### [DIRECTION 1]
Translate this sentence from the soccer scouting project description below into Spanish: "The first task in any Machine Learning project is to gather data."
### [DIRECTION 2]
In the soccer scouting project description below, what is the most commonly used and trusted traditional scouting method?
# Start of EXCERPT TO READ
Learning Based Soccer Scouting System

This repo is strictly for use of maintianing and developing the Final Year Project seamlessly.

Abstract

With the advent of sports sciences and data analytics, a few teams from the major sporting leagues of different sports have adapted to best make use of the available resources to optimize their performances and results. This has been particularly observed in the case of football, where the sport has become increasingly system-based with a greater emphasis on occupying the right spaces, whether to attack, maintain possession or to defend, and moving away from relying on individual quality. The objective of this project is to develop a system which should be able to recommend the best players suited for a given team, i.e., they should be the right fit not only qualitatively, but also tactically. Ideally, the system should be powerful to report findings that are an improvement over traditional scouting methods, the most commonly used and trusted method being the eye test, and come up with accurate solutions not found by reports generated by aforementioned traditional methods. To quote Mikhail Zhilkin, Data Scientist at Arsenal Football Club and author of Data Science Without Makeup, “The end goal of data science is to change opinions.”

Introduction

The first task in any Machine Learning project is to gather data. So, collection of data on the English Premier League, the rationale being its global exposure, coverage and thus presumably extensive data availability. Unfortunately, most websites only have limited data (5-15 features) whereas the ones that have extensive data do not make them available for free and are notoriously difficult to wrangle from. At first, a dataset available on Kaggle having 10+ features was used to make a basic statistical model outputting a score for the suitability of each player in a certain role based on a pre-specified set of weights.
# End of EXCERPT TO READ
# Start of DATA SHOWN
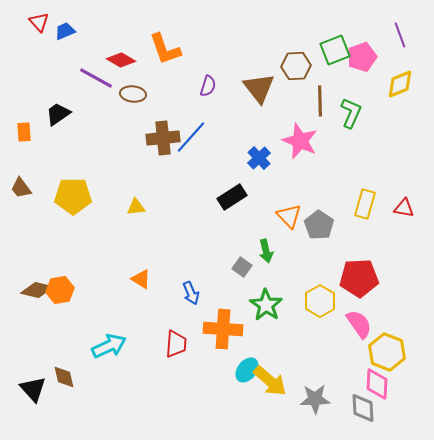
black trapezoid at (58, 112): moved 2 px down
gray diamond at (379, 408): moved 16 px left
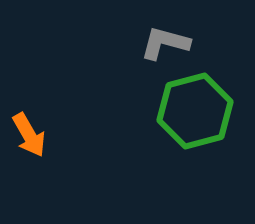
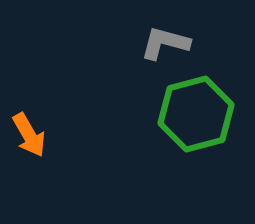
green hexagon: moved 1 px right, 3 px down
# End of DATA SHOWN
### [TASK RESPONSE 1]
La primera tarea en cualquier proyecto de aprendizaje automático es recopilar datos.

### [TASK RESPONSE 2]
The eye test.